Although TxDOT is working to improve the safety and condition of U.S. 285 and other routes vital to the Permian’s oil and gas sector, Powell points out that individual driver behavior goes a long way in promoting safety. In fact, citing a Texas Department of Public Safety statistic, he said that more than 95 percent of all crashes are preventable.
“Speeding, distracted driving and a lack of seat belt use are all key concerns,” said Powell. “Other crash causes are passing in no-passing lanes, driving on the shoulder, driving under the influence and failure to yield. Drivers need to drive to current conditions.”
Encouraging News, But More Is Needed
The projects on U.S. 285 and other routes are welcome news for the region’s oilfield services sector but – for now – are making it even more challenging for transportation firms to serve customers, said Witherspoon.
“We are encouraged that action is taking place to get the route in better condition,” Witherspoon noted. “However, the construction has temporarily exacerbated the problem by increasing congestion and causing major delays on the road.”

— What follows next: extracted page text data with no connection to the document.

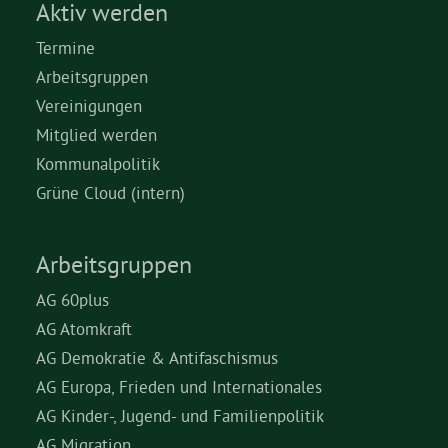
Aktiv werden
Termine
Arbeitsgruppen
Vereinigungen
Mitglied werden
Kommunalpolitik
Grüne Cloud (intern)
Arbeitsgruppen
AG 60plus
AG Atomkraft
AG Demokratie & Antifaschismus
AG Europa, Frieden und Internationales
AG Kinder-, Jugend- und Familienpolitik
AG Migration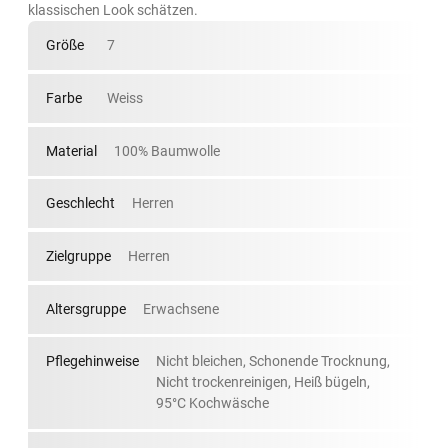
klassischen Look schätzen.
Größe
7
Farbe
Weiss
Material
100% Baumwolle
Geschlecht
Herren
Zielgruppe
Herren
Altersgruppe
Erwachsene
Pflegehinweise
Nicht bleichen, Schonende Trocknung,
Nicht trockenreinigen, Heiß bügeln,
95°C Kochwäsche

In addition, Witherspoon said that an 11-foot-wide lane restriction on 285 is forcing his BOP Blow Out Preventer repair company gulf coast to modify its business plan because it moves oversized loads on a daily basis.
“We are forced to find alternate routes, whether on dirt roads and/or county roads, to get to our destination,” Witherspoon explained. “These alternate routes increase the time and distance to move a rig, so what started out as a short routine move could easily creep into a long-distance rig moves, having substantial impact on the cost associated with the rig moves.”